| WORK TO BE COMPLETED |
Please give the number of lines in the entries below that hold "vase", with no other words.
START DATA EXTRACTS
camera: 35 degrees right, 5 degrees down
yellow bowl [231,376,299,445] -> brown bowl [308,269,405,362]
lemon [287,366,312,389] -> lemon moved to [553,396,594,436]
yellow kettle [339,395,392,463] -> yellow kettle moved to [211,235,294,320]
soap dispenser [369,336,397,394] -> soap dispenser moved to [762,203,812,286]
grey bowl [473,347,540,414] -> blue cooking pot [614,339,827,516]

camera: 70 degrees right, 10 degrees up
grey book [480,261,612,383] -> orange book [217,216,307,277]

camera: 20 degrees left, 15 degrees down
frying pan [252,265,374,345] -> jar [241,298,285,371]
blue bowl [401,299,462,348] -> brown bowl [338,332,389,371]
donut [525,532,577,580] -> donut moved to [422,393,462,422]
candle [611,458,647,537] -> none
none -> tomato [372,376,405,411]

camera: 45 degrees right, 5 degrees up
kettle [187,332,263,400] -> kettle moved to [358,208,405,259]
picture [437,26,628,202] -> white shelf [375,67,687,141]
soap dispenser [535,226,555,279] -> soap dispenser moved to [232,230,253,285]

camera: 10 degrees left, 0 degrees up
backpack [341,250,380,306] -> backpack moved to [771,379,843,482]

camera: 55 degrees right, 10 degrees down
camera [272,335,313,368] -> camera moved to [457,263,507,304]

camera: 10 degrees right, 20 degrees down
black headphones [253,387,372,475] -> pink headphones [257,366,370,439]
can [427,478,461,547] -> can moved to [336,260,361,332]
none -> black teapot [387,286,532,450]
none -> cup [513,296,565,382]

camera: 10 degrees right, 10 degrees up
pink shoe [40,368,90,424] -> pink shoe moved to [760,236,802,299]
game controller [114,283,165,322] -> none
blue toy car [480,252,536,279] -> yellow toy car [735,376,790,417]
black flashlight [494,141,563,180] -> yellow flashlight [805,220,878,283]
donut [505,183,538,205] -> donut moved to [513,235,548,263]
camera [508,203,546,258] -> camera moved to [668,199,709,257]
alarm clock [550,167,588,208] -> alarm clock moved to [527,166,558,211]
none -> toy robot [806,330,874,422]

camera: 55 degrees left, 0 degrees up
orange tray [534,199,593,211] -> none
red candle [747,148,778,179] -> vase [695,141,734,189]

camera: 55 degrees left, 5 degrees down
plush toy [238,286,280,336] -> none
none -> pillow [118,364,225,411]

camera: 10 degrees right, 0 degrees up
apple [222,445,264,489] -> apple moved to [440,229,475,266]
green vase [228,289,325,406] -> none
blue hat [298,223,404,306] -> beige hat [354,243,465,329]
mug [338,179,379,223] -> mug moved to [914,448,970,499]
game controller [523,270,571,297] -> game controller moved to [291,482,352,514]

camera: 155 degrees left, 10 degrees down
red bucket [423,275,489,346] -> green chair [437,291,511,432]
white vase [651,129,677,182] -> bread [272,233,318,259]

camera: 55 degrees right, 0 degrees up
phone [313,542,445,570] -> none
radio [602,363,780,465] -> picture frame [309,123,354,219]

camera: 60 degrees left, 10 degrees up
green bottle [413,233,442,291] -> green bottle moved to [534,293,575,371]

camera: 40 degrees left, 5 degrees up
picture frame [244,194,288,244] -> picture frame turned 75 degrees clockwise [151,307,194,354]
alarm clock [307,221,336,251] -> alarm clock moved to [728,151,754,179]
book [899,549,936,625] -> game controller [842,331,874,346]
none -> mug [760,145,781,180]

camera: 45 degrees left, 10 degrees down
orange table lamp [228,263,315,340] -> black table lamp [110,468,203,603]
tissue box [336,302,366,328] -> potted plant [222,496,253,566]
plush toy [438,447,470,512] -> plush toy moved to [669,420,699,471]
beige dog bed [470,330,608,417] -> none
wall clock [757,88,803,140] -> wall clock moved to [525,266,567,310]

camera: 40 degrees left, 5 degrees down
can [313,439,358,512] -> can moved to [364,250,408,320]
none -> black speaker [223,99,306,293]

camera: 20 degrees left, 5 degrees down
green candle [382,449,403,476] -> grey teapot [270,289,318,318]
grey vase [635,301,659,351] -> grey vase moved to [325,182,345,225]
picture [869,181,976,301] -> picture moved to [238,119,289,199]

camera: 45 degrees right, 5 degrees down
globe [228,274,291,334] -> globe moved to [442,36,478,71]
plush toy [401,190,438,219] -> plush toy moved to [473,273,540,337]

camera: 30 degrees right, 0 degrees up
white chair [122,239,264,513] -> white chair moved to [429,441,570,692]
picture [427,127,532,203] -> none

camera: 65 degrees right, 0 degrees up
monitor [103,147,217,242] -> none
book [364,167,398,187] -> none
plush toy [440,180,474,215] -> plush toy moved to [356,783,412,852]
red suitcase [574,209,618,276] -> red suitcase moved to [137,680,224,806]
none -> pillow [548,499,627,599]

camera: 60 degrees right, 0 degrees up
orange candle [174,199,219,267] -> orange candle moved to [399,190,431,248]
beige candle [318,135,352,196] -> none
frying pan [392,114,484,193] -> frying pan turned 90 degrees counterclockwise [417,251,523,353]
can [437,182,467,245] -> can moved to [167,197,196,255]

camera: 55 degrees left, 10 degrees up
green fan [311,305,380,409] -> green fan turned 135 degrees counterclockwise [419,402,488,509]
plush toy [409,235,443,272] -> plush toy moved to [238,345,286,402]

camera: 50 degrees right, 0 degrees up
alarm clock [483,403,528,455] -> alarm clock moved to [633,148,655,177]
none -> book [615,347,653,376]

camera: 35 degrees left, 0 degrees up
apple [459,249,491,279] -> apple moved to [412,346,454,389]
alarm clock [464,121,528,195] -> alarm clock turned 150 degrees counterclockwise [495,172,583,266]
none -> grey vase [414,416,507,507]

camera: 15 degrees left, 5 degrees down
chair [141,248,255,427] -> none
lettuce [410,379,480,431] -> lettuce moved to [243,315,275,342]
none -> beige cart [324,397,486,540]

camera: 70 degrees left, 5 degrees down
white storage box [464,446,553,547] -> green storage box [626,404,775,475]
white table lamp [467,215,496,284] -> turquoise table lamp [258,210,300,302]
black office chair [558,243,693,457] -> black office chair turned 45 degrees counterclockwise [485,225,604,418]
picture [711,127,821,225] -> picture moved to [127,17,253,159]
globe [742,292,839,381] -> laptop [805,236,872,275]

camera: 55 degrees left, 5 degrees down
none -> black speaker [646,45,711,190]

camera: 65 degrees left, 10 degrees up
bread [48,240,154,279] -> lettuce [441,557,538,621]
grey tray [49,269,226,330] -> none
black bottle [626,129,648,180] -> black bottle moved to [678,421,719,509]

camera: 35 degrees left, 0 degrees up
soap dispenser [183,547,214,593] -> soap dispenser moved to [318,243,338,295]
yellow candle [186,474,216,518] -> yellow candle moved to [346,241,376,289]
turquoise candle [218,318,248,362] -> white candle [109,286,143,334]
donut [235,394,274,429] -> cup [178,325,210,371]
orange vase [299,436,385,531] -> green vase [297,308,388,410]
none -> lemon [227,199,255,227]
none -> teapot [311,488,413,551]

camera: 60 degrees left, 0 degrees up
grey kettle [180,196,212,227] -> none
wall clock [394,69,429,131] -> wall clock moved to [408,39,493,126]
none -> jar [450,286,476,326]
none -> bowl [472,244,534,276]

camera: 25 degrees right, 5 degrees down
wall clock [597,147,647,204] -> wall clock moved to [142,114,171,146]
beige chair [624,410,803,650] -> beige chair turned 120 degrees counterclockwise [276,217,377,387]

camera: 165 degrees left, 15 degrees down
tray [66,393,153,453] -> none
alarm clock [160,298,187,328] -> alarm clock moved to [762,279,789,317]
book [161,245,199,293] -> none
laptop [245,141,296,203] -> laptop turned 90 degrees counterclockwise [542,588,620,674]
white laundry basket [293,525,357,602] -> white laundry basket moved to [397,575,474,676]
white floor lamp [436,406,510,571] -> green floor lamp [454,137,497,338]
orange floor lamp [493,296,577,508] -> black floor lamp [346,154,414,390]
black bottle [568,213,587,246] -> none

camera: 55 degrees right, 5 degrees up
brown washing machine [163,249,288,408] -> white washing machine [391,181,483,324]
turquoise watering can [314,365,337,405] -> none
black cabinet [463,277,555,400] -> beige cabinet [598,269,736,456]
END DATA EXTRACTS
| ANSWER BOX |
6